Abbiamo la celebrazione, l’omaggio per un potere Assolutista, di un Re o di un Principe, che
influenza il destino degli altri personaggi e che hanno una funzione risolutiva alla conclusione del
Dramma, quindi la forza risolutiva finale avviene grazie, al contesto, all’ambiente stesso dei
personaggi e spesso avviene grazie a un momento di riconoscimento e generosità del Sovrano, la
vicenda del Dramma, solitamente in tre Atti, si sviluppa in modo da far convergere tutte le azioni
sulla catastrofe finale del terzo Atto, catastrofe che viene sfiorata per poi terminare con un lieto fine.
Con la costruzione equilibrata di questi libretti Metastasio permette l’alternarsi di sentimenti
differenti tra loro contrastanti, ne accentua al massimo la distinzione formale tra momenti recitativi
e quelli delle Arie, quindi le fasi dinamiche a cui si porta avanti l’azione sono affidate
esclusivamente ai recitativi mentre le Arie esprimono i principali stati d’animo in cui il personaggio
si trova a conclusione di un’azione portata avanti dal recitativo.
In questi libretti, il merito di Metastasio è quello di avere saputo creare un intreccio che si basa su
un piano molto equilibrato di queste situazioni affettive contrastanti e per far ciò, cioè raggiungere
una coerenza drammatica è necessario distribuire le arie solistiche che esprimono appunto gli affetti
e i sentimenti in modi estremamente calcolato.
Nell’opera seria di Metastasio abbiamo al massimo da 25 a 30 Arie, solo 1 o 2 duetti e in genere
solo un Tutti finale in cui appaiono tutti i personaggi che non sono mai più di 6 o 7 al massimo;
non troveremo mai 2 Arie successive uguali ma solo Arie di tipo contrastante.

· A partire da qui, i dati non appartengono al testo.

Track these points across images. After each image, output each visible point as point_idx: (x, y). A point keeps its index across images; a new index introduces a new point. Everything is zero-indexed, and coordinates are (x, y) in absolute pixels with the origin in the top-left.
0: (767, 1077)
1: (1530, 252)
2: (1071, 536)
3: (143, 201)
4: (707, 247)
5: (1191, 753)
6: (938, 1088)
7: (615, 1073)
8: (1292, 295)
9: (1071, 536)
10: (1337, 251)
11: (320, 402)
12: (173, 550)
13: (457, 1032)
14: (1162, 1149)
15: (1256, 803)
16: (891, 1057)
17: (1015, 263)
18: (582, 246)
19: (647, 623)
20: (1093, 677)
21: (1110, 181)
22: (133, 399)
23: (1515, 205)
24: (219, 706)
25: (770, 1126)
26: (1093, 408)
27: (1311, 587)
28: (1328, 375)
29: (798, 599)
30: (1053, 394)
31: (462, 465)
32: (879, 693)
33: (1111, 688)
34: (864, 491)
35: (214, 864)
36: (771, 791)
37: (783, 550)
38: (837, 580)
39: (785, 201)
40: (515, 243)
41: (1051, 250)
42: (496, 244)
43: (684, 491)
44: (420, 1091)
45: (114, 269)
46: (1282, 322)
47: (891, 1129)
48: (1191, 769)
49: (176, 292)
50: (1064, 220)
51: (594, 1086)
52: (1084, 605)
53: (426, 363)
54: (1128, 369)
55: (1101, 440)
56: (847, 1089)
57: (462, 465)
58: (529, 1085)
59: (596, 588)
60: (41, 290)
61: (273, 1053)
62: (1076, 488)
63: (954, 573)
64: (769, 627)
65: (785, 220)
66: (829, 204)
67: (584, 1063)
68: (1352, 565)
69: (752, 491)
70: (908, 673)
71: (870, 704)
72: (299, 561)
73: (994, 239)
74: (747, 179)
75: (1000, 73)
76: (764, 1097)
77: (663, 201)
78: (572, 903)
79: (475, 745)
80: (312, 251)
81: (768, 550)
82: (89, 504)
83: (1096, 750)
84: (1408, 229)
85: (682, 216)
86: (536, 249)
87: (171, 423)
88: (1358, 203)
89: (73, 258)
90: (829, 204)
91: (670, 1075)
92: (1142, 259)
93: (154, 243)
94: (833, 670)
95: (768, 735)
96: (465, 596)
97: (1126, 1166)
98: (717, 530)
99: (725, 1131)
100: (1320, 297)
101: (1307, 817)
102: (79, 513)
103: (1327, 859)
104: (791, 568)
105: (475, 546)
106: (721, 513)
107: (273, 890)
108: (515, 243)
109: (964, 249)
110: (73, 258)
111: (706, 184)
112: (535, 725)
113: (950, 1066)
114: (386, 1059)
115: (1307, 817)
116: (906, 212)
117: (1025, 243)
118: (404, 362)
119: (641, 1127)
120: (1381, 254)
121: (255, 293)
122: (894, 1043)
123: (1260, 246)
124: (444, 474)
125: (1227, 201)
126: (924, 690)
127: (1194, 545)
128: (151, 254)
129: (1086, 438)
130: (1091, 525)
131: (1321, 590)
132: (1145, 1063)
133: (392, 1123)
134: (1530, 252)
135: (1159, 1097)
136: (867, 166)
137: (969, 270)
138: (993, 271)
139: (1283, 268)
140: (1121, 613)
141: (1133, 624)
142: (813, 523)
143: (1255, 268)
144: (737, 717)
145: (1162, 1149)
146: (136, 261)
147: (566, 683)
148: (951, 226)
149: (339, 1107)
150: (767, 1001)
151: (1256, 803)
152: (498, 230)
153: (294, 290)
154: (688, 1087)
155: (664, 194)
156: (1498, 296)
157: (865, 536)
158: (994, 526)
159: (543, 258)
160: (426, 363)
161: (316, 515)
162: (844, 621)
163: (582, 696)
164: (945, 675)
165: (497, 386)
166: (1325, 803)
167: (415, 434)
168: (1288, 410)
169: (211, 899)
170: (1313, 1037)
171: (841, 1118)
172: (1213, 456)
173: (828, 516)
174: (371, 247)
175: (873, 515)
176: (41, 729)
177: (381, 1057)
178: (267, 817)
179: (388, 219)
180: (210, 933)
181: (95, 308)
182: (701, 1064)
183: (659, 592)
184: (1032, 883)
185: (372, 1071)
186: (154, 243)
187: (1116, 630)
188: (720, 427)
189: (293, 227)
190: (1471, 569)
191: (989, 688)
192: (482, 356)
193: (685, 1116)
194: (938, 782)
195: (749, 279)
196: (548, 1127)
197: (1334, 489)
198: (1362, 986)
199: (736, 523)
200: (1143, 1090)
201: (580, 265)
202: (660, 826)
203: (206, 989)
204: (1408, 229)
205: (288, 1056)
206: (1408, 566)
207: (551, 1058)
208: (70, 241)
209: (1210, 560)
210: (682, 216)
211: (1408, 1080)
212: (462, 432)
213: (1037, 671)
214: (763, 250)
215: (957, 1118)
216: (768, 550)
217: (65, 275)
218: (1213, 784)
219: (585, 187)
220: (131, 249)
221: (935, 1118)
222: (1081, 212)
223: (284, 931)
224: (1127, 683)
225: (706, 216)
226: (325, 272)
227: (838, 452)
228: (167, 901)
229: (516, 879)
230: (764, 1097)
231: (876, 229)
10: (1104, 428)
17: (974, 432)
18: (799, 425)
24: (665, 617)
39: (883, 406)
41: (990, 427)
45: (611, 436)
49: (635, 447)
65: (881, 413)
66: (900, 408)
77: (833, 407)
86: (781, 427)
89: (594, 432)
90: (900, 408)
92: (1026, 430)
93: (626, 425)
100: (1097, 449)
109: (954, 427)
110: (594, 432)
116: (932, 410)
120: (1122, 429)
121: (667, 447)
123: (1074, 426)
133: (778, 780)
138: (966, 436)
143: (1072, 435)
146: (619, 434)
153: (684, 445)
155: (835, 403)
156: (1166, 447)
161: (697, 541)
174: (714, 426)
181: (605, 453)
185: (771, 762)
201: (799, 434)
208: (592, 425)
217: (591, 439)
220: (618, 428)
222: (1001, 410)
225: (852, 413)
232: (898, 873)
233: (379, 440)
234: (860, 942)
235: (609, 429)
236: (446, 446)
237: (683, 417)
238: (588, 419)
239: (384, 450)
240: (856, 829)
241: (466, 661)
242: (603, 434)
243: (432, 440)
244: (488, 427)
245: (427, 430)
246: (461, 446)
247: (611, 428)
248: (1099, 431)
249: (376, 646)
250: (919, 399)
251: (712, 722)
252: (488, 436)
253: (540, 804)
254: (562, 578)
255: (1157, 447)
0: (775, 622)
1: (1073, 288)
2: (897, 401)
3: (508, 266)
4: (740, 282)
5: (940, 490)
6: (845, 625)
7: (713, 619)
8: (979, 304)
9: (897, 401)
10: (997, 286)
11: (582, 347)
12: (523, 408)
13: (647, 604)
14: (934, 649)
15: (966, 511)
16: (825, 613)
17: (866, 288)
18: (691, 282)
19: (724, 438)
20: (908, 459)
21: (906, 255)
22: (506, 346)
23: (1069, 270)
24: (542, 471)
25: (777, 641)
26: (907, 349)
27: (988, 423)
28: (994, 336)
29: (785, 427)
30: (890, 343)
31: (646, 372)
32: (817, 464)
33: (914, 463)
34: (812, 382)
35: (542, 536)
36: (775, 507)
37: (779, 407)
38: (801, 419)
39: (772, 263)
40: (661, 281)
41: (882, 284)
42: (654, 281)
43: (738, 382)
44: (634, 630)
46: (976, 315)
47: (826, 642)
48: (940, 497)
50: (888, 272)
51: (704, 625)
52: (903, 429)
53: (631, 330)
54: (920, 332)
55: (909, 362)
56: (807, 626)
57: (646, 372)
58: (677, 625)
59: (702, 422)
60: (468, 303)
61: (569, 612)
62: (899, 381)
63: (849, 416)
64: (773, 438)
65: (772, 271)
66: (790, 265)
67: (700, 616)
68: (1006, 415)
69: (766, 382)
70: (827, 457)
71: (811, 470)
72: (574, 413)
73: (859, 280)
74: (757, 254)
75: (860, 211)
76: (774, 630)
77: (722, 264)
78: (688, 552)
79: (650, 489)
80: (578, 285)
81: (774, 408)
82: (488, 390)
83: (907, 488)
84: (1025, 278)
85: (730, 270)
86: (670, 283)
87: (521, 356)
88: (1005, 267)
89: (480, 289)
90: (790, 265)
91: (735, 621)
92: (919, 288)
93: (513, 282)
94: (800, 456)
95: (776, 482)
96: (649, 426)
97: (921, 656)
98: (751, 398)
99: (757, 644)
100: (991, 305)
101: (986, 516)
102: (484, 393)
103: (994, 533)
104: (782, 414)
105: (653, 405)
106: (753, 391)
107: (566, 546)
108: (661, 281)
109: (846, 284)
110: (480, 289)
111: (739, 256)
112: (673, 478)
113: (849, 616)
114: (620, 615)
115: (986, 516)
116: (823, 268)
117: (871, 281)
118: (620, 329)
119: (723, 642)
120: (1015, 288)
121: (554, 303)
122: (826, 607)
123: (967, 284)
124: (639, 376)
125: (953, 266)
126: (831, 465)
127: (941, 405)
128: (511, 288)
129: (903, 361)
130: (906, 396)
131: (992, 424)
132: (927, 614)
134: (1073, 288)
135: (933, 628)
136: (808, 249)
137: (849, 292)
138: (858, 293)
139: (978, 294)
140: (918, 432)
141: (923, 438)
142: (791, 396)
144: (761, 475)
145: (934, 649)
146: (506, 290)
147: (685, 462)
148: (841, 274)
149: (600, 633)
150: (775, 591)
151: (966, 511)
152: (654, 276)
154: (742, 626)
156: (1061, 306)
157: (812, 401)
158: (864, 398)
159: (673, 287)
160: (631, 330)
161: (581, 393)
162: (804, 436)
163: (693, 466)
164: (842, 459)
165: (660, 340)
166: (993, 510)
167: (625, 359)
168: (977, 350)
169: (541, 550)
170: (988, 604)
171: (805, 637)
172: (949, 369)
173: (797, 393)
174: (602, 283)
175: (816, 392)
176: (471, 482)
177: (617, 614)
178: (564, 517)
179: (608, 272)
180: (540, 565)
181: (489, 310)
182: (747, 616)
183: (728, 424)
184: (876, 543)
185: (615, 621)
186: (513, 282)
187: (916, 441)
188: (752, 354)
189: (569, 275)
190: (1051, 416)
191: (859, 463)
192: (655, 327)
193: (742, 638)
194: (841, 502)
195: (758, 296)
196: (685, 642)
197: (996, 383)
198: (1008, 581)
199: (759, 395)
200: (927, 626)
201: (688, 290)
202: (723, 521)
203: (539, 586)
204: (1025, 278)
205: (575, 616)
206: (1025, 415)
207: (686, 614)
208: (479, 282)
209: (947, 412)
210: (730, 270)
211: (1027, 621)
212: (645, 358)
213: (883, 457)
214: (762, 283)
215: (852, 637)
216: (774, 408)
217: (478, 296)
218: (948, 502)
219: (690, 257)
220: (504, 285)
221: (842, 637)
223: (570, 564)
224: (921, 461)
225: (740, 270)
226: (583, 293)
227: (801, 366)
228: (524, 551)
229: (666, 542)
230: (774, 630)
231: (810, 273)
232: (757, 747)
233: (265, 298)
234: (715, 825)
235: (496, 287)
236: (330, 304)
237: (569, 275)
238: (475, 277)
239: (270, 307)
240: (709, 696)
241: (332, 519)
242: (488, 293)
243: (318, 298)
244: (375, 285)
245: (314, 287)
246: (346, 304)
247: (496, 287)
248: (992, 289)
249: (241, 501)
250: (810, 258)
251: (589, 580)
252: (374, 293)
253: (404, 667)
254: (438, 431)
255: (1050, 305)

Importante era anche il loro posizionamento di queste Arie all’interno degli Atti che doveva essere
funzionali al fenomeno del divismo dei cantanti, in genere si collocava in modo strategico l’Aria tra
le più gettonate alla fine di una scena prima dell’uscita del personaggio che la cantava che cosi
poteva uscire tra gli applausi del pubblico, raramente venivano inserite all’inizio della scena proprio
per questo motivo
Ogni aria aveva il compito di rappresentare un sentimento, un’immagine di tipo astratto che potesse
commuovere lo spettatore, per cercare di raffigurare queste immagini il compositore utilizzava un
corredo di figurazioni ritmiche e melodiche usato sia alla voce che agli strumenti, per esempio il
tremulo degli archi o con sincopi. Per un aria di guerra Trombe e timpani e ritmi puntati per la
caccia corni, per le Onde un flusso di semicrome per i Fulmini, scale discendenti e ascendenti
rapide ( come in Tancredi e Clorinda di Monteverdi ), molto ricche di questi Spunti sono le
cosidette “Arie di Similitudine” in qui il personaggio assorto nei suoi pensieri più intimi si esprime
per metafore e si paragona a qualche fenomeno della natura.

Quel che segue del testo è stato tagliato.